Korban pembacokan, Devi Marten Lette menjalani perawatan di RSUD Prof Dr WZ Johannes Kupang.
KATANTT.COM--Devi Marten Lette (29), warga 006/RW 002, Kelurahan Batakte, Kecamatan Kupang Barat, Kabupaten Kupang, NTT mengalami luka robek pada perutnya. Ia harus mendapatkan perawatan serius pasca mendapatkan penganiayaan dan ditikam dengan benda tajam, Minggu (9/10/2022) subuh.
Devi Marten Lete yang sehari-hari berprofesi sebagai sopir ditikam usai menghadiri pesta di rumah Martinus Nufa di RT 010/RW 005, Dusun 3, Desa Tunfeu, Kecamatan Nekamese, Kabupaten Kupang.

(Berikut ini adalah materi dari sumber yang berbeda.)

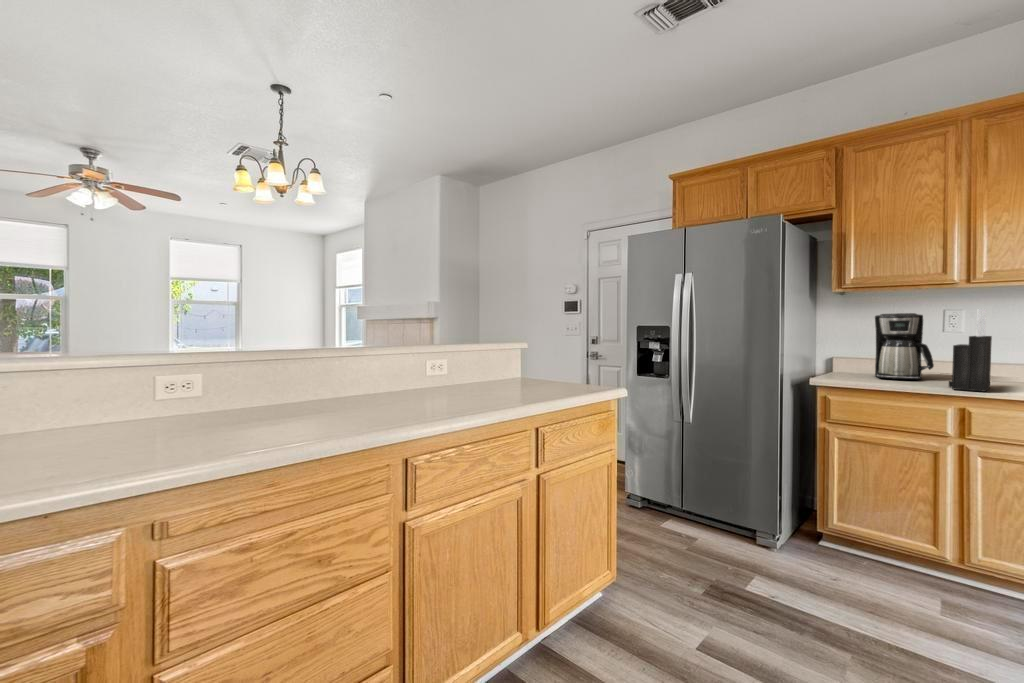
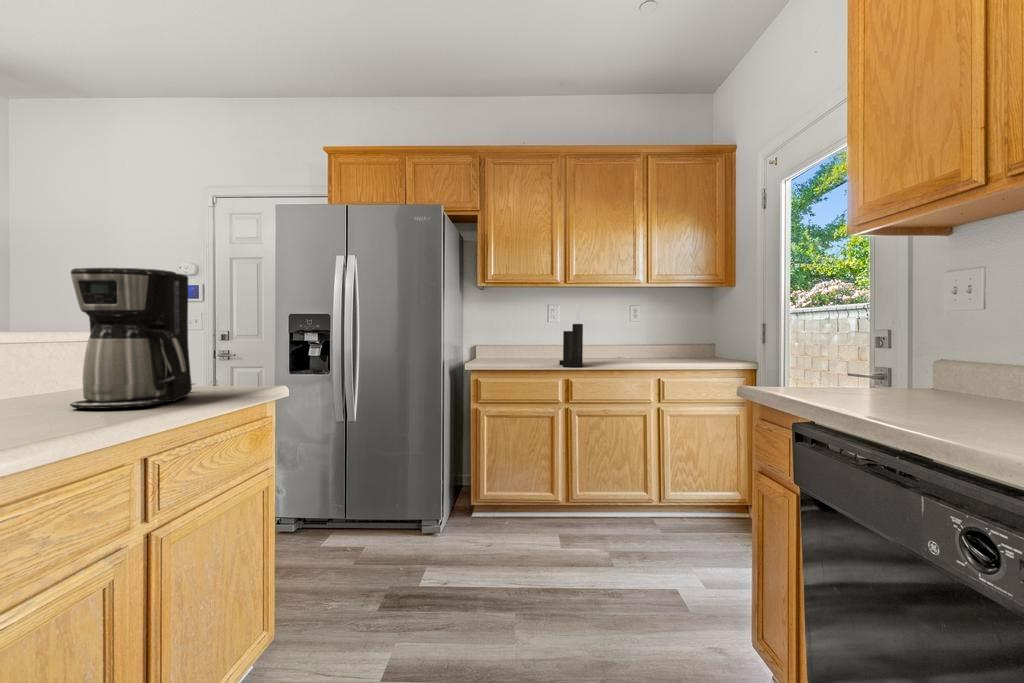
coffee maker: present [875,313,934,380] -> present [70,268,194,409]

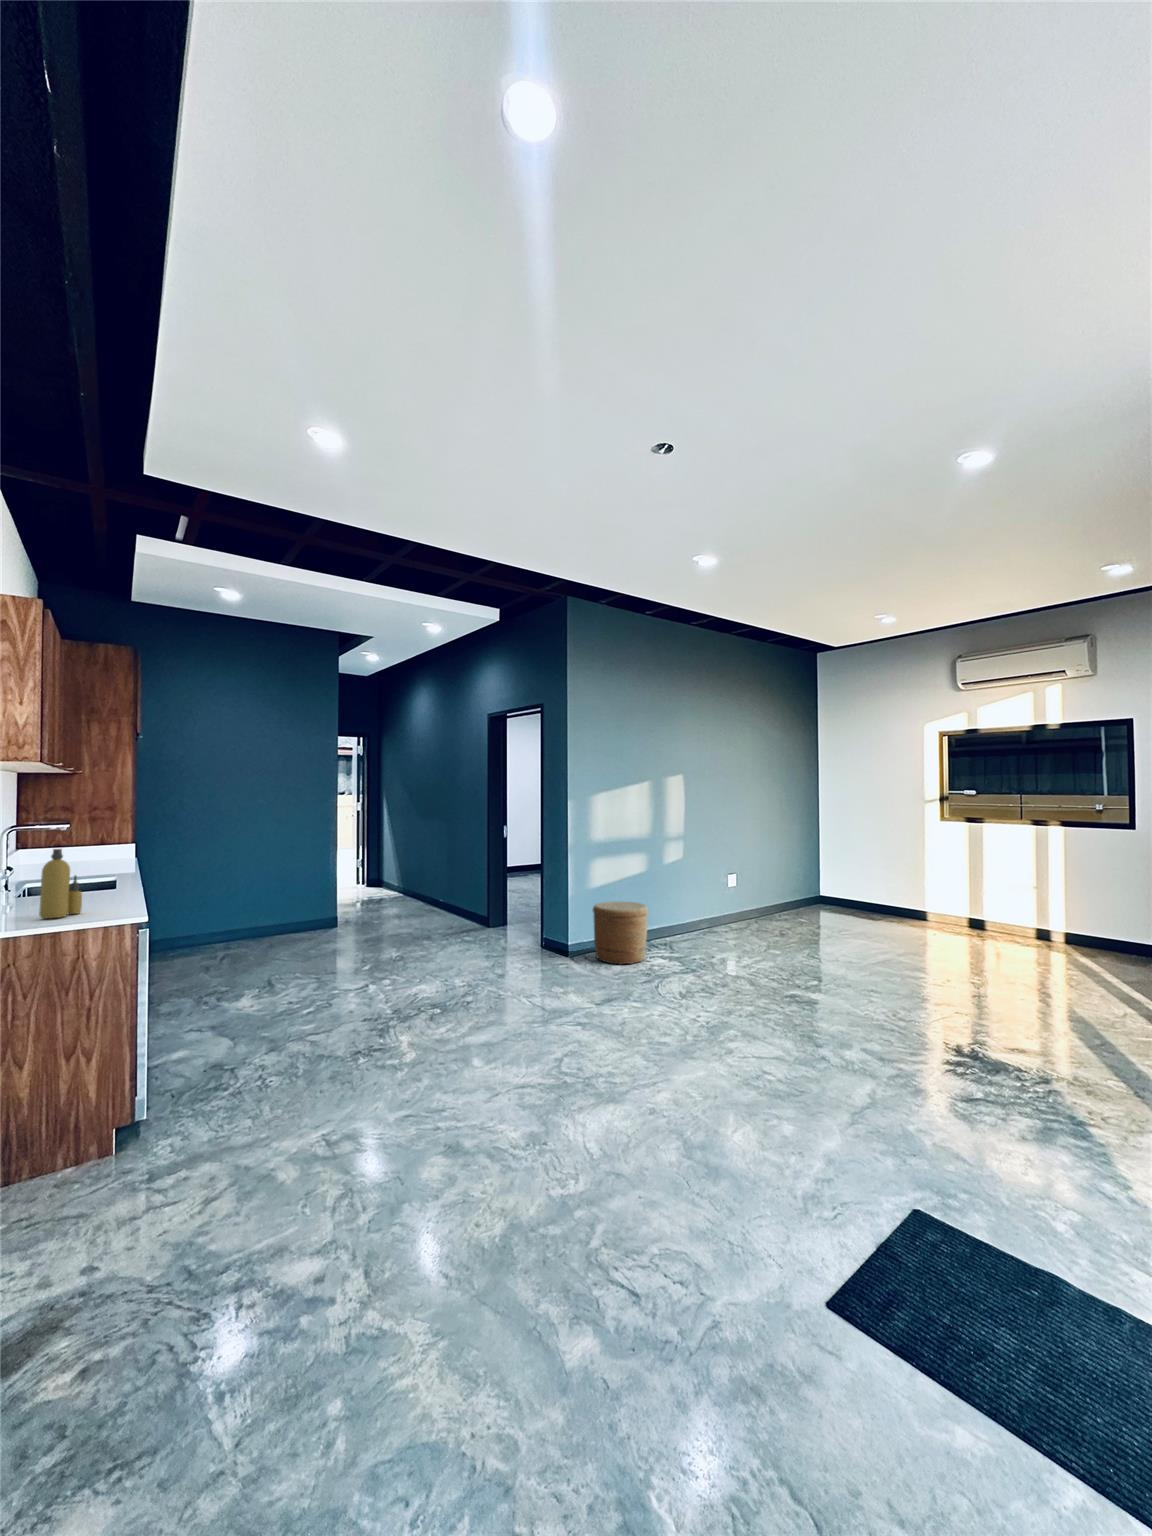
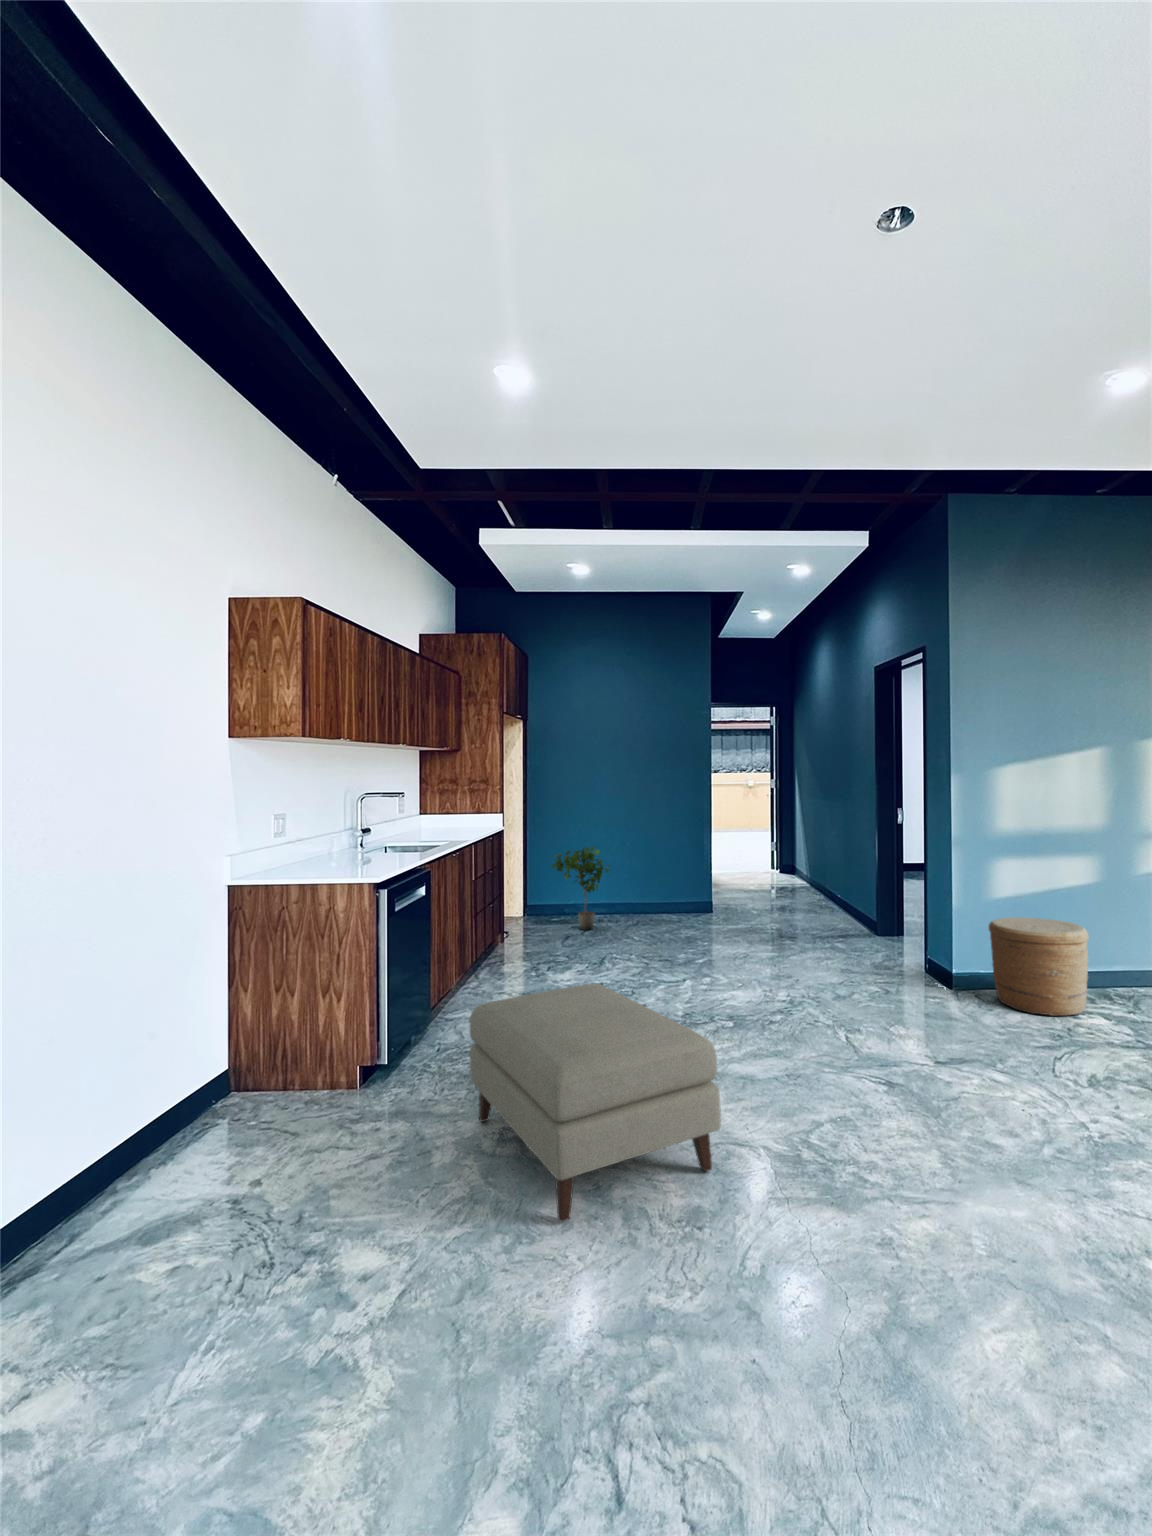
bottle: present [39,849,82,918] -> none [323,818,356,876]
potted plant: none [190,869,253,956] -> present [551,847,610,930]
ottoman: none [288,988,531,1177] -> present [469,983,721,1222]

Saat itu korban ke pesta dengan rekannya, Maresa Ndun (22), mahasiswi yang juga warga RT 007/RW 003, Kelurahan Batakte, Kecamatan Kupang Barat, Kabupaten Kupang.
Korban ditikam oleh Yulius Lopo (39), warga RT 031/RW 010, Kelurahan Kolhua, Kecamatan Maulafa, Kota Kupang. Sekitar pukul 01.00 wita korban dan Maresa Ndun menghadiri acara pesta pernikahan di rumah Martinus Nufa.
Sekitar pukul 05.00 wita, korban dan Maresa Ndun hendak pamit untuk pulang ke rumah. Pada saat korban dan Maresa sampai di parkiran untuk mengambil sepeda motor, korban kaget ditikam pelaku dengan pisau.
Korban langsung memberitahukan kepada Maresa Ndun kalau dirinya ditikam. Beruntung saat itu ada saksi yang melihat aksi pelaku. Absalom Liutani, warga Batakte, Kecamatan Kupang Barat, Kabupaten Kupang melihat pelaku memegang pisau dan menikam korban dengan pisau.
Absalom langsung melempar pelaku menggunakan batu dan mengenai pada lutut pelaku. Pelaku pun langsung melarikan diri karena takut diserang warga. Maresa dan Esron Nenometan kemudian langsung membawa korban ke RSUD Prof Dr. WZ Johannes Kupang guna mendapatkan penanganan medis dan dirawat intensif.
Kapolres Kupang, AKBP FX Irwan Arianto, SIK MH yang dikonfirmasi Senin (10/10/2022) membenarkan kejadian ini.
Kapolres mengakui kalau Maresa sudah mendatangi Polsek Kupang Barat untuk melaporkannya kejadian ini agar diproses sesuai hukum yang berlaku.
Laporan kasus penganiayaan ini sesuai laporan polisi nomor LP/B/69/X/2022/Sek Kubar. "Terlapor telah menyerahkan diri di Mapolres Kupang dan telah diamankan serta diperiksa penyidik," tandasnya.
Korban yang mengalami luka robek pada perut bagian kanan masih dirawat intensif di rumah sakit. Korban pun sudah divisum. Polisi sudah mendatangi lokasi kejadian dan melakukan olah TKP. Polisi masih memeriksa saksi dan pelaku guna mengungkap motif kasus penganiayaan ini.